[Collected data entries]
# # # #
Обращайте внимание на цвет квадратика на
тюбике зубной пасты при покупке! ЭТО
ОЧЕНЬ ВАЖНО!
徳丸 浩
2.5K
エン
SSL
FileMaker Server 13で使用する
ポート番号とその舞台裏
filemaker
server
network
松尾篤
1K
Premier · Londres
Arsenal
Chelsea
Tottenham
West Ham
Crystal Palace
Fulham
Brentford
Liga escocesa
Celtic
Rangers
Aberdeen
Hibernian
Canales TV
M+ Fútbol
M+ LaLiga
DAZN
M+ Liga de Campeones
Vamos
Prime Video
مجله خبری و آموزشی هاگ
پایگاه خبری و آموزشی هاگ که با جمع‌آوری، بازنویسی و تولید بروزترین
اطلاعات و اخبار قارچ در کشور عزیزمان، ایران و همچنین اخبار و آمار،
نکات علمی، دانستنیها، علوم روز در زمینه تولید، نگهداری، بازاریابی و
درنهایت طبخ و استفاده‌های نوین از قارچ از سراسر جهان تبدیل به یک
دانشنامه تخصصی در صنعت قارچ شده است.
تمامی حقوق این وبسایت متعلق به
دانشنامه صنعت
# # # #
Exercise »
The response should be a verbatim transcription of the data.

Reply to the exercise »
Обращайте внимание на цвет квадратика на
тюбике зубной пасты при покупке! ЭТО
ОЧЕНЬ ВАЖНО!
徳丸 浩
2.5K
エン
SSL
FileMaker Server 13で使用する
ポート番号とその舞台裏
filemaker
server
network
松尾篤
1K
Premier · Londres
Arsenal
Chelsea
Tottenham
West Ham
Crystal Palace
Fulham
Brentford
Liga escocesa
Celtic
Rangers
Aberdeen
Hibernian
Canales TV
M+ Fútbol
M+ LaLiga
DAZN
M+ Liga de Campeones
Vamos
Prime Video
مجله خبری و آموزشی هاگ
پایگاه خبری و آموزشی هاگ که با جمع‌آوری، بازنویسی و تولید بروزترین
اطلاعات و اخبار قارچ در کشور عزیزمان، ایران و همچنین اخبار و آمار،
نکات علمی، دانستنیها، علوم روز در زمینه تولید، نگهداری، بازاریابی و
درنهایت طبخ و استفاده‌های نوین از قارچ از سراسر جهان تبدیل به یک
دانشنامه تخصصی در صنعت قارچ شده است.
تمامی حقوق این وبسایت متعلق به
دانشنامه صنعت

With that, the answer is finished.